Task prompt:
Set down all of the entries precisely as they were written.

Task inputs:
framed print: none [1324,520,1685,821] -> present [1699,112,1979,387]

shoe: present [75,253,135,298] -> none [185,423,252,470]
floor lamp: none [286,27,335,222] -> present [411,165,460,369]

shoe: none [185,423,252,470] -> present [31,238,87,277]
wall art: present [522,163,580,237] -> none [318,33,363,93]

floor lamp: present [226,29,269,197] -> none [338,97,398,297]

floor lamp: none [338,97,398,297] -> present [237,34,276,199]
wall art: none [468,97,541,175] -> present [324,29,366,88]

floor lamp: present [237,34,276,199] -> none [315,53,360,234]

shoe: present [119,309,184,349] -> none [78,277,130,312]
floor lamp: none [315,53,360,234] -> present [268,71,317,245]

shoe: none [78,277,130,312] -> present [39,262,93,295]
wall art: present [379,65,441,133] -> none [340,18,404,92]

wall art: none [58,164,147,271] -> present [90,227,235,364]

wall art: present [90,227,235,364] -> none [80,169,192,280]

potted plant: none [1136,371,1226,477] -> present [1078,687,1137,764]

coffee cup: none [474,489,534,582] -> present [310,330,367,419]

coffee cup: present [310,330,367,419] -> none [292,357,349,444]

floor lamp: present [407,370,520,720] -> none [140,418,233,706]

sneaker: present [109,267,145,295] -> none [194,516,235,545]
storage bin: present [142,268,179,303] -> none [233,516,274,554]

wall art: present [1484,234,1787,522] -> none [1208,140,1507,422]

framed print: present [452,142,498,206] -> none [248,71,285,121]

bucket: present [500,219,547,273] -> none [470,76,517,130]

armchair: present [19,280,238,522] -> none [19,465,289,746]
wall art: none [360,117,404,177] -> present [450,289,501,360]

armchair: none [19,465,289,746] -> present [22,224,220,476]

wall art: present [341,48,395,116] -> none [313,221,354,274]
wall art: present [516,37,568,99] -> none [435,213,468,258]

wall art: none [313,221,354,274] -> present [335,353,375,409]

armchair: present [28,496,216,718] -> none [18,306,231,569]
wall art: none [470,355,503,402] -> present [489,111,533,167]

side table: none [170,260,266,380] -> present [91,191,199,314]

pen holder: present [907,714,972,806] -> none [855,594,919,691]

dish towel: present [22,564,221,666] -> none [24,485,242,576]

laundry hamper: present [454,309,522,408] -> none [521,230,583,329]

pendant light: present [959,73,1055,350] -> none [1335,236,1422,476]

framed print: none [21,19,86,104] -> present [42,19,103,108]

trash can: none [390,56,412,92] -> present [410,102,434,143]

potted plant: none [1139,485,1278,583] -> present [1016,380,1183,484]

Exercise answer:
framed print: none [1324,520,1685,821] -> present [1699,112,1979,387]

shoe: present [75,253,135,298] -> none [185,423,252,470]
floor lamp: none [286,27,335,222] -> present [411,165,460,369]

shoe: none [185,423,252,470] -> present [31,238,87,277]
wall art: present [522,163,580,237] -> none [318,33,363,93]

floor lamp: present [226,29,269,197] -> none [338,97,398,297]

floor lamp: none [338,97,398,297] -> present [237,34,276,199]
wall art: none [468,97,541,175] -> present [324,29,366,88]

floor lamp: present [237,34,276,199] -> none [315,53,360,234]

shoe: present [119,309,184,349] -> none [78,277,130,312]
floor lamp: none [315,53,360,234] -> present [268,71,317,245]

shoe: none [78,277,130,312] -> present [39,262,93,295]
wall art: present [379,65,441,133] -> none [340,18,404,92]

wall art: none [58,164,147,271] -> present [90,227,235,364]

wall art: present [90,227,235,364] -> none [80,169,192,280]

potted plant: none [1136,371,1226,477] -> present [1078,687,1137,764]

coffee cup: none [474,489,534,582] -> present [310,330,367,419]

coffee cup: present [310,330,367,419] -> none [292,357,349,444]

floor lamp: present [407,370,520,720] -> none [140,418,233,706]

sneaker: present [109,267,145,295] -> none [194,516,235,545]
storage bin: present [142,268,179,303] -> none [233,516,274,554]

wall art: present [1484,234,1787,522] -> none [1208,140,1507,422]

framed print: present [452,142,498,206] -> none [248,71,285,121]

bucket: present [500,219,547,273] -> none [470,76,517,130]

armchair: present [19,280,238,522] -> none [19,465,289,746]
wall art: none [360,117,404,177] -> present [450,289,501,360]

armchair: none [19,465,289,746] -> present [22,224,220,476]

wall art: present [341,48,395,116] -> none [313,221,354,274]
wall art: present [516,37,568,99] -> none [435,213,468,258]

wall art: none [313,221,354,274] -> present [335,353,375,409]

armchair: present [28,496,216,718] -> none [18,306,231,569]
wall art: none [470,355,503,402] -> present [489,111,533,167]

side table: none [170,260,266,380] -> present [91,191,199,314]

pen holder: present [907,714,972,806] -> none [855,594,919,691]

dish towel: present [22,564,221,666] -> none [24,485,242,576]

laundry hamper: present [454,309,522,408] -> none [521,230,583,329]

pendant light: present [959,73,1055,350] -> none [1335,236,1422,476]

framed print: none [21,19,86,104] -> present [42,19,103,108]

trash can: none [390,56,412,92] -> present [410,102,434,143]

potted plant: none [1139,485,1278,583] -> present [1016,380,1183,484]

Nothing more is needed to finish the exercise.